A thin cry interrupts my musings. Giles is jumping about by the water, gesticulating. ‘Look Mum, they’re rowing. They haven’t even got a motor.’ He points to a small black insect, jerking towards us through the shimmering glare of midday sun. Its progress is painfully slow, particularly when a large catamaran slices past, throwing the tiny craft about in its wake, making the oars shake and wriggle like beetle’s legs. Someone on the boat groans, and screwing up my eyes to look more closely, I see to my horror that it is Rose. Rose and Tristan with Hedley and the lovely Tamsin. What a terrible combination. Suddenly wish Jaws, or the Loch Ness monster, would come and get them all right now. Rose is bound to be on head commandant form as far as Hedley is concerned, and she’s very outspoken. She’ll never believe that Felix needed a man here and Hedley was the only one I could get. S
he knows me too well.
August 7th
Everything is going much better than I expected. Hedley and Tristan have discovered that their sisters were friends at school, or their dogs were both born in November, or some equally tenuous, but to them cement-strong link, and it has served to unite them as hunter-gatherers and firewood-providers. The centuries have rolled back, and Rose and I have settled happily into our role as Stone Age home and hearth-keepers. It is easy to be gracious about this as there is no housework beyond the occasional shaking of a sand-filled shoe, and the once-a-day washing-up ceremony. Do not know whether to be relieved or insulted that Rose sees Hedley as a joke figure, and beyond saying with a giggle, ‘Really Venetia, what were you doing with him? Such a lapse of taste!’ clearly considers my interlude with Hedley to have been an aberration. Perhaps she is right. I too am finding it hard to believe I ever managed it, or that anything more will happen when we reach real life again. Worried that the boys might notice something, I have taken care not to be alone with Hedley at all, and am becoming increasingly skilled at avoiding meeting his eyes.
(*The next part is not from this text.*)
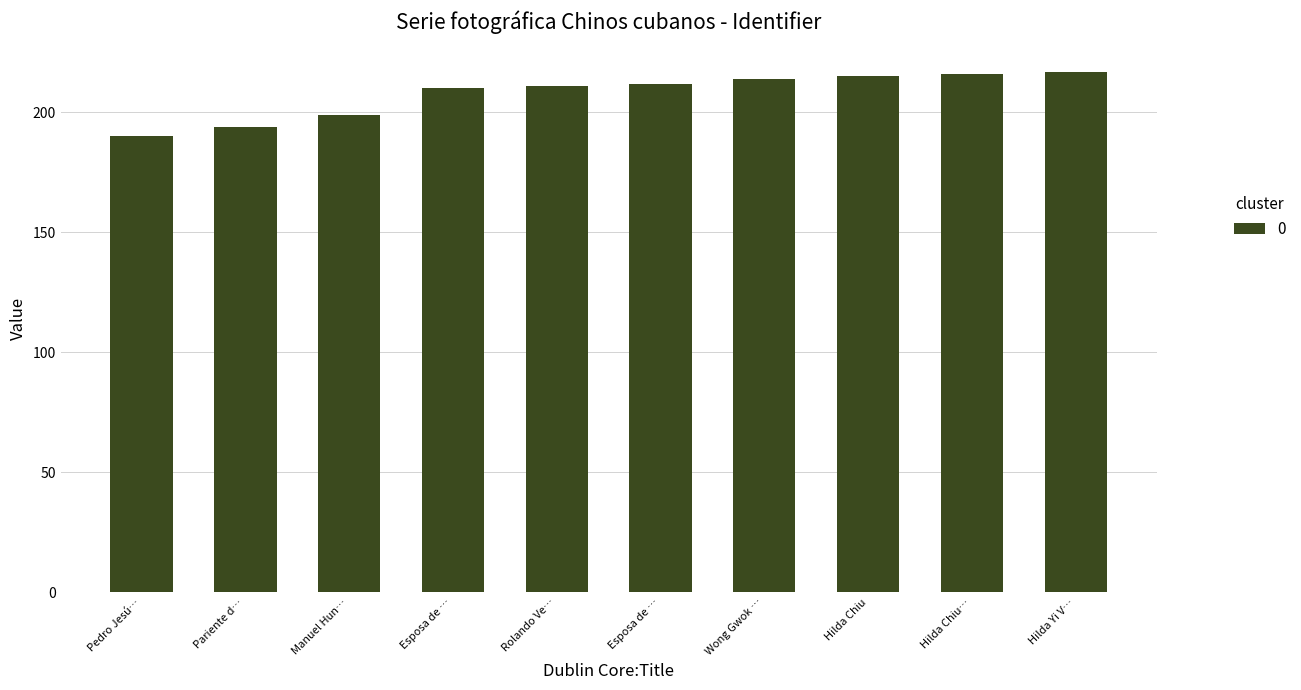

How many data points are less than 212?

5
Tamsin and Giles, with much snatched laughter and accidentally-on-purpose bumping into each other, have taken over the cooking, which is achieved on the open fire, while Felix bustles around, experimenting with a Spanish accent and writing fantasy menus. Best so far was the one which offered coffee and Indian or China tea for forty-five pence or fifty pence if stirred, and as the main course, steak and chips with the vegetarian option of ‘carrot puera’.